(Records for the exercise begins)

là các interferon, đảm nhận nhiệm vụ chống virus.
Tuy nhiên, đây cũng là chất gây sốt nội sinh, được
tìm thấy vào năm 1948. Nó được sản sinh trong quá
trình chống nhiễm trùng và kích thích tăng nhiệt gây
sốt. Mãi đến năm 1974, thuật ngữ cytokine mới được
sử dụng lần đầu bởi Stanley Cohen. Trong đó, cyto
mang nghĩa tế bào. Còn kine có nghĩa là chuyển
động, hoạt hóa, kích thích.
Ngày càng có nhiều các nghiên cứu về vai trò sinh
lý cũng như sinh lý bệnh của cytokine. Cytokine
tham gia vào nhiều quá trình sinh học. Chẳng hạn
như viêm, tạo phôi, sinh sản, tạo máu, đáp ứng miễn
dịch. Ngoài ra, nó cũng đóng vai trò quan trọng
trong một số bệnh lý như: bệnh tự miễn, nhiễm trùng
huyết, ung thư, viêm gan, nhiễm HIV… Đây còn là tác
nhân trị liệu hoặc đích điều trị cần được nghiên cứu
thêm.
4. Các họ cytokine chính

(Records for the exercise ends)

What is expected — Having found the line that contains "nhân trị liệu", set down that line and all the rest through the end of the records, exactly.

Output —
nhân trị liệu hoặc đích điều trị cần được nghiên cứu
thêm.
4. Các họ cytokine chính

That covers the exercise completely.